HOEGAARDEN GRAND CRU






Origin: Belgium
Type: White beer (witbier)
Color: Amber
Alcohol content: 8.5%
Recommended serving temperature: 10ºC/50ºF
Brewery: Anheuser-Busch In Bev

Another one of my traditional favorites, this post on the Hoegaarden Grand Cru has been long overdue.

This beer is a weird and interesting one.

Hoegaarden themselves call this beer a "Witbier", but visually it does not look it at all. The color itself is far from the clearer one associated with witbiers (literally, white beer), as it is closer to an amber-ocher tonality than the pale straw yellow usual for this type of beer. It is quite hazy though and has a not unnoticeable amount of sediment, making it very hard to see through it, like it is to see through witbiers.

The amount of foam that builds when you pour it is also moderate and disappears in a reasonably brief period of time. It has a white-beige color and a soft creaminess to it, but with a little more sparkle to it than most other witbiers.

Regarding smell, the Hoegaarden Grand Cru has a citric orange smell, which helps to mask the alcohol in it, and a hint of spices (coriander seeds according to the webpage), making it very appealing. These citric orange and spices carry through the smell into the taste, however adding malt and alcohol to the equation.
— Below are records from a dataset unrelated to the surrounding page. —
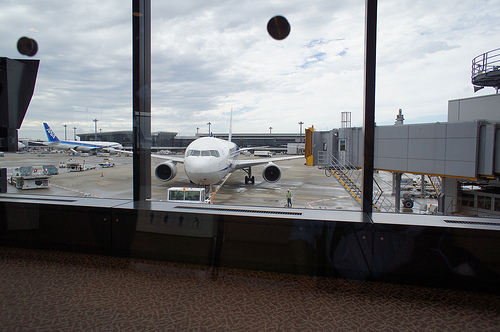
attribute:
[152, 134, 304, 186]
jet — white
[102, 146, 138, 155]
wing — blue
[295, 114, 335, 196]
door — yellow, bown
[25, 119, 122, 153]
plane — white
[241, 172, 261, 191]
wheel —  right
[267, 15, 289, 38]
circle — black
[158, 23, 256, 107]
clouds — these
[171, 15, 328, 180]
glass — large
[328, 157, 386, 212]
steps — yellow, gray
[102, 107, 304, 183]
white plane — large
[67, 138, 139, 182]
truck — white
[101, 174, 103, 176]
cone — orange, traffic cone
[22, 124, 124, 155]
plane — white, blue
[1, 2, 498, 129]
sky — blue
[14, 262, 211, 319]
carpet — brown, black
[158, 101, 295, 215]
plane — big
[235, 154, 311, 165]
wing — large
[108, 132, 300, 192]
plane — white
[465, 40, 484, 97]
balcony — tall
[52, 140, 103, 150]
stripe — blue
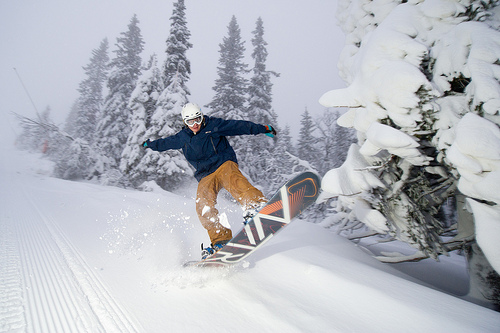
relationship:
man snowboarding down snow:
[139, 102, 276, 260] [0, 168, 500, 333]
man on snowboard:
[139, 102, 276, 260] [186, 164, 324, 277]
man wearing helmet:
[139, 102, 276, 260] [175, 99, 204, 122]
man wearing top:
[139, 102, 276, 260] [124, 114, 273, 174]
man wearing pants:
[137, 106, 313, 247] [191, 163, 264, 247]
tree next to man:
[309, 5, 496, 297] [139, 102, 276, 260]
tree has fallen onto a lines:
[10, 104, 99, 180] [1, 186, 76, 315]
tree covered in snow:
[6, 104, 104, 182] [69, 140, 75, 150]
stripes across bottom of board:
[233, 213, 282, 258] [181, 170, 321, 268]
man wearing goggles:
[139, 102, 276, 260] [185, 115, 204, 130]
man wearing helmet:
[139, 102, 276, 260] [175, 104, 201, 123]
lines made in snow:
[4, 170, 164, 330] [77, 279, 180, 330]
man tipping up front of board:
[139, 102, 276, 260] [178, 170, 318, 283]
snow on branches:
[317, 0, 500, 277] [341, 54, 478, 237]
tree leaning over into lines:
[6, 104, 104, 182] [1, 186, 76, 315]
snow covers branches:
[342, 55, 422, 151] [368, 55, 484, 271]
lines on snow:
[1, 186, 76, 315] [24, 172, 180, 332]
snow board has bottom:
[192, 166, 324, 278] [228, 195, 286, 260]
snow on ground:
[39, 223, 420, 317] [13, 174, 494, 332]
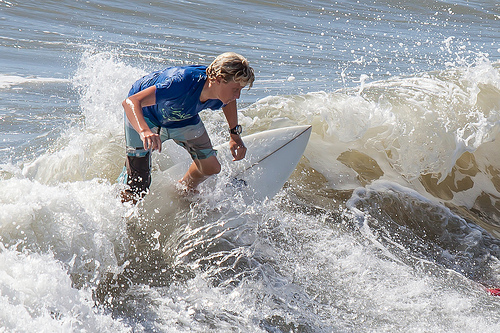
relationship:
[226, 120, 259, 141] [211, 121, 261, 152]
watch on wrist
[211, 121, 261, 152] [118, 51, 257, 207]
wrist of man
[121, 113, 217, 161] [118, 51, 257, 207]
shortsa of man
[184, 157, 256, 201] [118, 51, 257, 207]
knee of man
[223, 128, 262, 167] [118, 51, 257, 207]
hand or man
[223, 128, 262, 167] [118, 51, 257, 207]
hand of man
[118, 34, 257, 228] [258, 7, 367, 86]
man in water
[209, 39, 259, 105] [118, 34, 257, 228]
head of man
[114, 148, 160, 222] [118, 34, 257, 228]
leg of man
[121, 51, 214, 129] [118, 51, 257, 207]
shirt on man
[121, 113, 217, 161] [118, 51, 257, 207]
shortsa on man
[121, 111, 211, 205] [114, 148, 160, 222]
shorts has leg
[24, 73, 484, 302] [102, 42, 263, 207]
waves around surfer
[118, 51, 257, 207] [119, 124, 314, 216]
man on surfboard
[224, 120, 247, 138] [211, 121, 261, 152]
watch on wrist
This malt and alcohol taste is not really typical of witbiers but more so of the strong belgian pale ales.

Furthermore, the ABV in the Hoegaarden Grand Cru, of 8.5%, is also less typical of witbiers, which range around 4% ABV, and more of more heavily fermented beers like the strong belgian pale ales.

The end result is thus an original beer which seems halfway between a weird strong witbier, and an original and hazy strong belgian pale ale. 

It all makes for a full bodied beer which to me, came to be the epytomy of elegance and good taste and synonimous of serious shit. In fact, it was so much so that, a few years ago, every time anyone of me or my friends would order it, the rest of us would take out the Wall Street Journal, the Economist, Time, the New Yorker or whatever in that vain we could get our hands on in the pub (once, a Marie Claire from one of our girlfriends), and handed it to whomever had ordered it, together with a pair of glasses, just to depict the seriousness and elegance which the drinker had, making it worthy of such a beer.

Suffice it to say that the seriousness in us would fade away after a few seconds and the elegance, after about an hour, tops (and I am flattering myself), while it remained in the beer until the end.

Now, while this no doubt paints a terrible picture when you imagine us trying to feign elegance and seriousness while barely able to hold the glass, it should not be held against the beer. This beer deserves a lot of my praise and also your tasting.